Bitcoin and other cryptocurrencies fell sharply on Tuesday retreating from near-record highs.
The world’s largest digital coin fell toward $60,000 during late morning trade Singapore time. It recovered some of those losses and was trading at around $60,542 at 9:26 a.m. London time (4:26 a.m. ET), according to Coin Metrics data, is down 5% from 24 hours before.
Currently, Bitcoin is trading at $60,548, 7.66% 24hour decline as of 2.00 P.M East African Time
Ether, the second-largest cryptocurrency by market capitalization meanwhile, fell 6% to $4,229. The impetus behind the price movement was not clear.
China’s state planner, the National Development and Reform Commission (NDRC), said during a press conference Tuesday that it will continue to clean up virtual currency mining in the country
Earlier this year, China cracked down on bitcoin mining leading to an exodus of miners. Mining is the energy-intensive process that both creates new coins and maintains a log of all transactions of existing digital tokens.
Consequently, Wall Street Journal quoted social media giant Twitter’s CFO Ned Segal saying that investing cash holdings into crypto assets like bitcoin “doesn’t make sense” right now.
Segal cited price volatility and the lack of accounting rules for these assets as critical factors stopping the company from diversifying into cryptocurrencies.

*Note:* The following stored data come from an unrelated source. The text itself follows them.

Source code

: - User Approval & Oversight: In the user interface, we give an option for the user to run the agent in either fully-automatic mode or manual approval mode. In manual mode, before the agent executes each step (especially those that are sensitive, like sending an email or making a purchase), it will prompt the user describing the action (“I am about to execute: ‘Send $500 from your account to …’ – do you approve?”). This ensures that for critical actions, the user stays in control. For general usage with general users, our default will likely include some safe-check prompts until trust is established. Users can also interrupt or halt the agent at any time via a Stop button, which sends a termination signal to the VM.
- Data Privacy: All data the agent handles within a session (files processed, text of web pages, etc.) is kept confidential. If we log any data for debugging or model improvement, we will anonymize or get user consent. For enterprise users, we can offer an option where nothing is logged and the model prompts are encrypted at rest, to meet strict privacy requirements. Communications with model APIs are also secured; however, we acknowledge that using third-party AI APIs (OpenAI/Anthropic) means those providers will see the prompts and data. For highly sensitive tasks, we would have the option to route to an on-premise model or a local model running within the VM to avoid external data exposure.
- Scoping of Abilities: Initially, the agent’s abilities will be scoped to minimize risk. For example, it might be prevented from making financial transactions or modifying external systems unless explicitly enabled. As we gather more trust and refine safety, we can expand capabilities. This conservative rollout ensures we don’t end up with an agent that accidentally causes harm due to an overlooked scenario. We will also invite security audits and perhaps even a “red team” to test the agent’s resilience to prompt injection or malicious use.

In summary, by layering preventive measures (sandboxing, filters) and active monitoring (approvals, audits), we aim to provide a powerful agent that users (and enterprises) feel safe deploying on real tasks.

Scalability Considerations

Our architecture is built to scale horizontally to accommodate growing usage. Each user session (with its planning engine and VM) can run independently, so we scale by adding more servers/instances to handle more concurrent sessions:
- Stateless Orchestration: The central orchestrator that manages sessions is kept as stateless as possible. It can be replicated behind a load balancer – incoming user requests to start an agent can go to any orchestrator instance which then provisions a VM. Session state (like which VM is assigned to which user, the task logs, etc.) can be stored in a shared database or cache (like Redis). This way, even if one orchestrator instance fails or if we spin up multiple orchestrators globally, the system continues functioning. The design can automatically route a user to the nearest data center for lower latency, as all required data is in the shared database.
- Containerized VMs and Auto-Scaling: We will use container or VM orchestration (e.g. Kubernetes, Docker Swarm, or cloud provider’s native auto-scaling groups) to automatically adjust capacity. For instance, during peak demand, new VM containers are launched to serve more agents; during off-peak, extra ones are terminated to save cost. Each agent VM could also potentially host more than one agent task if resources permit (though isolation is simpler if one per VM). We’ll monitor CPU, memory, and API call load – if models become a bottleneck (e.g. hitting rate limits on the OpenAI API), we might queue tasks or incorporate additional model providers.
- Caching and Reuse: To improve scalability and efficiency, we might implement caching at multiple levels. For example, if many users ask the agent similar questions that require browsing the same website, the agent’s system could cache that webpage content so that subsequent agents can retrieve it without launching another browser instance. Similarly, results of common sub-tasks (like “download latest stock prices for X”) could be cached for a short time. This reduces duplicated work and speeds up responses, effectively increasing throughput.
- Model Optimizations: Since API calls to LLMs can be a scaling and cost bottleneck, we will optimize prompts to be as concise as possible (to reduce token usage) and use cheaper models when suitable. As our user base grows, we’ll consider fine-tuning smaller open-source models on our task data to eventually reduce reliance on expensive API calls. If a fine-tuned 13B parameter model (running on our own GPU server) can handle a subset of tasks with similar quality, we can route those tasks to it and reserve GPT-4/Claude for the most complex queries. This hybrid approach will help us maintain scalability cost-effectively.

While there was never any expectation of Twitter announcing crypto investments, Segal’s comments likely provided a reason for traders to take some risk off the table in the wake of the rising dollar and controversial crypto tax reporting requirement introduced by the $1 trillion bipartisan infrastructure bill signed by the U.S. President Joe Biden on Monday.
The retreat in cryptocurrency prices also comes as many of them hit all-time highs in November.
Bitcoin reached a record high of $68,990.90 on Nov. 10 with ether following suit on Nov. 11.
“I think we’re seeing a healthy pullback after a 7 week rally from 40K to 69K, which is normal in an upward trend,” Vijay Ayyar, head of Asia Pacific at cryptocurrency exchange Luno.